--- Required work ---
Once the lines below holding the string "left" are counted, give that number alone.

Data items:

-=-=-=-=-

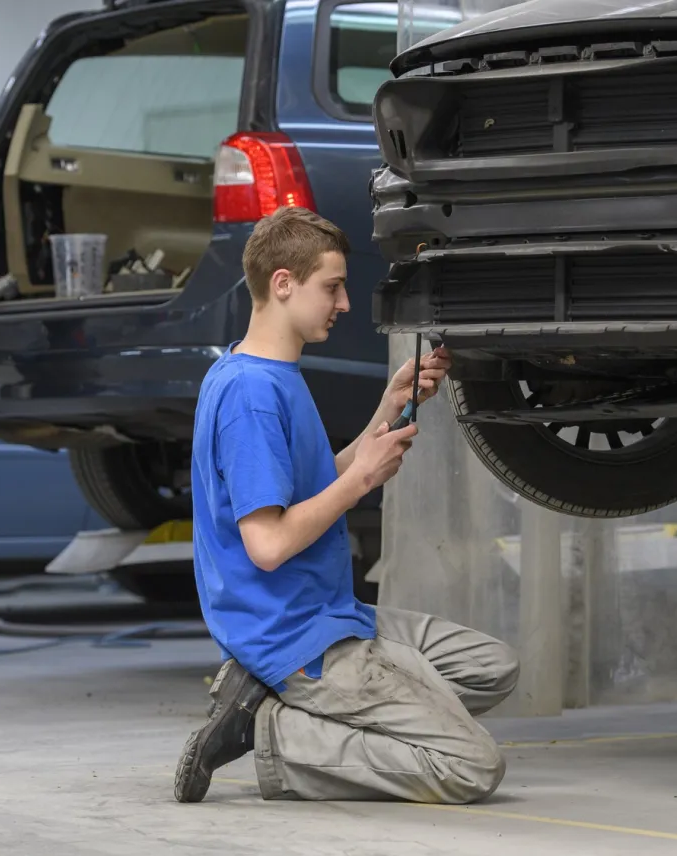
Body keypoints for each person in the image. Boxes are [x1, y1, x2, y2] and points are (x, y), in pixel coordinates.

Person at [173, 206, 519, 804]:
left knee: (491, 666)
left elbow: (304, 487)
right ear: (283, 283)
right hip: (294, 635)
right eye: (332, 287)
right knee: (471, 766)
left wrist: (388, 408)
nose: (345, 303)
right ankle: (271, 729)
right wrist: (361, 480)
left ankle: (290, 702)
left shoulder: (268, 373)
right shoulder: (251, 396)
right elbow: (269, 543)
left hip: (330, 612)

-=-=-=-=-

--- Answer box ---
6